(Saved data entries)
- Opening Delimiter -
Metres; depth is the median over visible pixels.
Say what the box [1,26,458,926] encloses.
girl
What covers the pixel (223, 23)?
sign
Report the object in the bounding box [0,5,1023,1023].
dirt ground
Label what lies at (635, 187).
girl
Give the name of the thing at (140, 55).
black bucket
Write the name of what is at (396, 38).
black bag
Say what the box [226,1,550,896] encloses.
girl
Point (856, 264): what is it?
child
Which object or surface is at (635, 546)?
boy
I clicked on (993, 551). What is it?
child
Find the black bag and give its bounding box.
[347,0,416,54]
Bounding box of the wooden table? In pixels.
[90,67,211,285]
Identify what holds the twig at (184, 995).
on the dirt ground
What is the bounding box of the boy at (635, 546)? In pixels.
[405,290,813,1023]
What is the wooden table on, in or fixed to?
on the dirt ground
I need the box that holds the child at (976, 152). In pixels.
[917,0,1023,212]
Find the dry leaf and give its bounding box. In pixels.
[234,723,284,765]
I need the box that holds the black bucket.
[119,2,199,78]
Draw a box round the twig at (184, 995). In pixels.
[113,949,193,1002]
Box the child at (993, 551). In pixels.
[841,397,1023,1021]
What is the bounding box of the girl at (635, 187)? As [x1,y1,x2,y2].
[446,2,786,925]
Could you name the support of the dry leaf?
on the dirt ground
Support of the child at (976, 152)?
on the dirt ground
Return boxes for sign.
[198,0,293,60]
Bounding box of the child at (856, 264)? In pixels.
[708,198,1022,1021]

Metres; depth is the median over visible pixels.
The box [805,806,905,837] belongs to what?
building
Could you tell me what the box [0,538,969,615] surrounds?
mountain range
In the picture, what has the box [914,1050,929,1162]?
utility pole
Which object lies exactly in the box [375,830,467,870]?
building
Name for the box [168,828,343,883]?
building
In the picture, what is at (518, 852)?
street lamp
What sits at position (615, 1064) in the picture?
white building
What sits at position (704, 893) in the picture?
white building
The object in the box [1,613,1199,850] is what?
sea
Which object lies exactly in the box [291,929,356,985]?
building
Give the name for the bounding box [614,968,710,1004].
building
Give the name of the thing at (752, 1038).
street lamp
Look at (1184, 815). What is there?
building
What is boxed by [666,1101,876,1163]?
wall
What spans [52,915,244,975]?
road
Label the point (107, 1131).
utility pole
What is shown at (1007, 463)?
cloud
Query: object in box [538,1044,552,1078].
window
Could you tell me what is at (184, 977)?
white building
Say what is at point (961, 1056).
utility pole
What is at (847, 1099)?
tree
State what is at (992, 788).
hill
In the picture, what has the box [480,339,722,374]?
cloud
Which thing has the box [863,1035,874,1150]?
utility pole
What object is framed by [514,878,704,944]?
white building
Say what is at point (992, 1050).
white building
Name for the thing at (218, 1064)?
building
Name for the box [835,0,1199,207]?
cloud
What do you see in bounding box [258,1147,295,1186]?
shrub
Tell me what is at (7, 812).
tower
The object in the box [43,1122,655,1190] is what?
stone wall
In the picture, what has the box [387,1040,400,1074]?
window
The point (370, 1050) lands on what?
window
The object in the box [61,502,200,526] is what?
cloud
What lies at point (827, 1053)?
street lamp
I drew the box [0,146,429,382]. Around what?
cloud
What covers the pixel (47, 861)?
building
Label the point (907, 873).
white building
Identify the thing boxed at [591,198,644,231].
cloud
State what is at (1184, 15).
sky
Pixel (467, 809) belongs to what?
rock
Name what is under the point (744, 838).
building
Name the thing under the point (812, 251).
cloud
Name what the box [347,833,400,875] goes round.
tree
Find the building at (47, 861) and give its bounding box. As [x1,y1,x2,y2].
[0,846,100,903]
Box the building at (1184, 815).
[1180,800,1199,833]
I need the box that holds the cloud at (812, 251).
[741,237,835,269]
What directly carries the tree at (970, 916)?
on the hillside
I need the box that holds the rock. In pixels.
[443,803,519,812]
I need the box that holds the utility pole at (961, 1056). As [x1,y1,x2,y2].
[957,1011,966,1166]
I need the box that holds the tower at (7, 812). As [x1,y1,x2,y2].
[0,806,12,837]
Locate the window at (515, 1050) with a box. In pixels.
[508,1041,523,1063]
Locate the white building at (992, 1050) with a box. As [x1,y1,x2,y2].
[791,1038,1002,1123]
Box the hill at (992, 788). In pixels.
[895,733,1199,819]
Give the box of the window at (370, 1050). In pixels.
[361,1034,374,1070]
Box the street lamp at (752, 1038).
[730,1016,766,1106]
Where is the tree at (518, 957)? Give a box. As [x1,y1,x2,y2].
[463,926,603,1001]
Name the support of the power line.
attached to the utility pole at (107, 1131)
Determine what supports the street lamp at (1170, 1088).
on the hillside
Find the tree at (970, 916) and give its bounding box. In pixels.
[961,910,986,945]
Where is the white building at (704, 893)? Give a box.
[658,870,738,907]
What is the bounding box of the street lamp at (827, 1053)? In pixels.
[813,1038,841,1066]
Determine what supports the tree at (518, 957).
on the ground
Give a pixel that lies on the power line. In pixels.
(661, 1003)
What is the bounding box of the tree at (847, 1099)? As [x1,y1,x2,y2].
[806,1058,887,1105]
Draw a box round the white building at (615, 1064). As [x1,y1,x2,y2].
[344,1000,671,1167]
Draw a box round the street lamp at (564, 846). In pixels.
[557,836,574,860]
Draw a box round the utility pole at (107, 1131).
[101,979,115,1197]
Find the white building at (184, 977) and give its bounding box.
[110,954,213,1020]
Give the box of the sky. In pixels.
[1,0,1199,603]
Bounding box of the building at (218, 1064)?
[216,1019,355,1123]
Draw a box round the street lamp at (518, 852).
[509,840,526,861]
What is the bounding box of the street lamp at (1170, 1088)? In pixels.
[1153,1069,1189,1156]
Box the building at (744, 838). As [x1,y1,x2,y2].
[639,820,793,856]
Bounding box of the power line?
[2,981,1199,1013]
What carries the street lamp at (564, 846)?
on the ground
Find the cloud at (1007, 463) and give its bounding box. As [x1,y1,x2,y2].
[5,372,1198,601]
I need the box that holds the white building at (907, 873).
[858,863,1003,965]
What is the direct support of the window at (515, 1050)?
- Closing Delimiter -
*TASK PROMPT*. The records above should be printed in full, exactly as they appear.

*RESPONSE*.
Metres; depth is the median over visible pixels.
Say what the box [1,26,458,926] encloses.
girl
What covers the pixel (223, 23)?
sign
Report the object in the bounding box [0,5,1023,1023].
dirt ground
Label what lies at (635, 187).
girl
Give the name of the thing at (140, 55).
black bucket
Write the name of what is at (396, 38).
black bag
Say what the box [226,1,550,896] encloses.
girl
Point (856, 264): what is it?
child
Which object or surface is at (635, 546)?
boy
I clicked on (993, 551). What is it?
child
Find the black bag and give its bounding box.
[347,0,416,54]
Bounding box of the wooden table? In pixels.
[90,67,211,285]
Identify what holds the twig at (184, 995).
on the dirt ground
What is the bounding box of the boy at (635, 546)? In pixels.
[405,290,813,1023]
What is the wooden table on, in or fixed to?
on the dirt ground
I need the box that holds the child at (976, 152). In pixels.
[917,0,1023,212]
Find the dry leaf and give its bounding box. In pixels.
[234,723,284,765]
I need the box that holds the black bucket.
[119,2,199,78]
Draw a box round the twig at (184, 995). In pixels.
[113,949,193,1002]
Box the child at (993, 551). In pixels.
[841,397,1023,1021]
What is the bounding box of the girl at (635, 187)? As [x1,y1,x2,y2].
[446,2,786,925]
Could you name the support of the dry leaf?
on the dirt ground
Support of the child at (976, 152)?
on the dirt ground
Return boxes for sign.
[198,0,293,60]
Bounding box of the child at (856, 264)? In pixels.
[708,198,1022,1021]

Metres; depth is the median over visible pixels.
The box [805,806,905,837] belongs to what?
building
Could you tell me what the box [0,538,969,615] surrounds?
mountain range
In the picture, what has the box [914,1050,929,1162]?
utility pole
Which object lies exactly in the box [375,830,467,870]?
building
Name for the box [168,828,343,883]?
building
In the picture, what is at (518, 852)?
street lamp
What sits at position (615, 1064) in the picture?
white building
What sits at position (704, 893) in the picture?
white building
The object in the box [1,613,1199,850] is what?
sea
Which object lies exactly in the box [291,929,356,985]?
building
Give the name for the bounding box [614,968,710,1004].
building
Give the name of the thing at (752, 1038).
street lamp
Look at (1184, 815). What is there?
building
What is boxed by [666,1101,876,1163]?
wall
What spans [52,915,244,975]?
road
Label the point (107, 1131).
utility pole
What is shown at (1007, 463)?
cloud
Query: object in box [538,1044,552,1078].
window
Could you tell me what is at (184, 977)?
white building
Say what is at point (961, 1056).
utility pole
What is at (847, 1099)?
tree
State what is at (992, 788).
hill
In the picture, what has the box [480,339,722,374]?
cloud
Which thing has the box [863,1035,874,1150]?
utility pole
What object is framed by [514,878,704,944]?
white building
Say what is at point (992, 1050).
white building
Name for the thing at (218, 1064)?
building
Name for the box [835,0,1199,207]?
cloud
What do you see in bounding box [258,1147,295,1186]?
shrub
Tell me what is at (7, 812).
tower
The object in the box [43,1122,655,1190] is what?
stone wall
In the picture, what has the box [387,1040,400,1074]?
window
The point (370, 1050) lands on what?
window
The object in the box [61,502,200,526] is what?
cloud
What lies at point (827, 1053)?
street lamp
I drew the box [0,146,429,382]. Around what?
cloud
What covers the pixel (47, 861)?
building
Label the point (907, 873).
white building
Identify the thing boxed at [591,198,644,231].
cloud
State what is at (1184, 15).
sky
Pixel (467, 809) belongs to what?
rock
Name what is under the point (744, 838).
building
Name the thing under the point (812, 251).
cloud
Name what the box [347,833,400,875] goes round.
tree
Find the building at (47, 861) and give its bounding box. As [x1,y1,x2,y2].
[0,846,100,903]
Box the building at (1184, 815).
[1180,800,1199,833]
I need the box that holds the cloud at (812, 251).
[741,237,835,269]
What directly carries the tree at (970, 916)?
on the hillside
I need the box that holds the rock. In pixels.
[443,803,519,812]
I need the box that holds the utility pole at (961, 1056). As [x1,y1,x2,y2].
[957,1011,966,1166]
I need the box that holds the tower at (7, 812). As [x1,y1,x2,y2].
[0,806,12,837]
Locate the window at (515, 1050) with a box. In pixels.
[508,1041,523,1063]
Locate the white building at (992, 1050) with a box. As [x1,y1,x2,y2].
[791,1038,1002,1123]
Box the hill at (992, 788). In pixels.
[895,733,1199,819]
Give the box of the window at (370, 1050). In pixels.
[361,1034,374,1070]
Box the street lamp at (752, 1038).
[730,1016,766,1106]
Where is the tree at (518, 957)? Give a box. As [x1,y1,x2,y2].
[463,926,603,1001]
Name the support of the power line.
attached to the utility pole at (107, 1131)
Determine what supports the street lamp at (1170, 1088).
on the hillside
Find the tree at (970, 916) and give its bounding box. In pixels.
[961,910,986,945]
Where is the white building at (704, 893)? Give a box.
[658,870,738,907]
What is the bounding box of the street lamp at (827, 1053)? In pixels.
[813,1038,841,1066]
Determine what supports the tree at (518, 957).
on the ground
Give a pixel that lies on the power line. In pixels.
(661, 1003)
What is the bounding box of the tree at (847, 1099)? As [x1,y1,x2,y2].
[806,1058,887,1105]
Draw a box round the white building at (615, 1064). As [x1,y1,x2,y2].
[344,1000,671,1167]
Draw a box round the street lamp at (564, 846). In pixels.
[557,836,574,860]
Draw a box round the utility pole at (107, 1131).
[101,979,115,1197]
Find the white building at (184, 977) and give its bounding box.
[110,954,213,1020]
Give the box of the sky. In pixels.
[1,0,1199,603]
Bounding box of the building at (218, 1064)?
[216,1019,355,1123]
Draw a box round the street lamp at (518, 852).
[509,840,526,861]
What is the bounding box of the street lamp at (1170, 1088)? In pixels.
[1153,1069,1189,1156]
Box the building at (744, 838). As [x1,y1,x2,y2].
[639,820,793,856]
Bounding box of the power line?
[2,981,1199,1013]
What carries the street lamp at (564, 846)?
on the ground
Find the cloud at (1007, 463) and give its bounding box. As [x1,y1,x2,y2].
[5,372,1198,601]
I need the box that holds the white building at (907, 873).
[858,863,1003,965]
What is the direct support of the window at (515, 1050)?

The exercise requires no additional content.